Assignment: For every line in the records below that holds "Science", make a copy.

Recorded information:

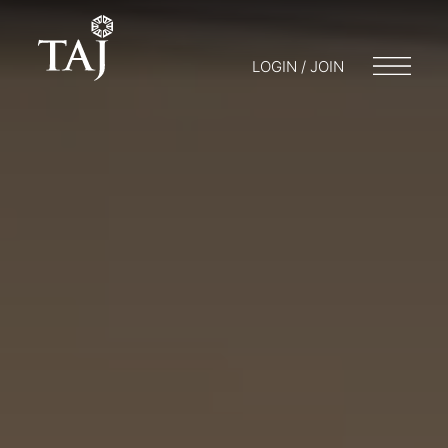
LOGIN / JOIN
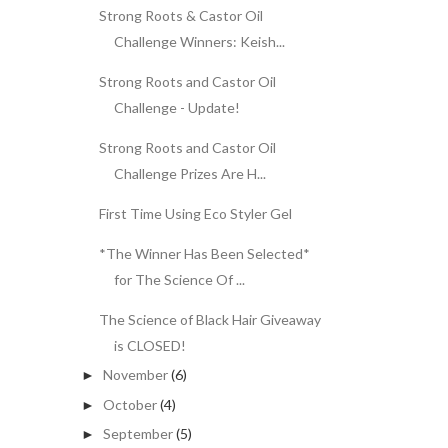
Strong Roots & Castor Oil
Challenge Winners: Keish...
Strong Roots and Castor Oil
Challenge - Update!
Strong Roots and Castor Oil
Challenge Prizes Are H...
First Time Using Eco Styler Gel
*The Winner Has Been Selected*
for The Science Of ...
The Science of Black Hair Giveaway
is CLOSED!
November
(6)
►
October
(4)
►
September
(5)
►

Solution below:
for The Science Of ...
The Science of Black Hair Giveaway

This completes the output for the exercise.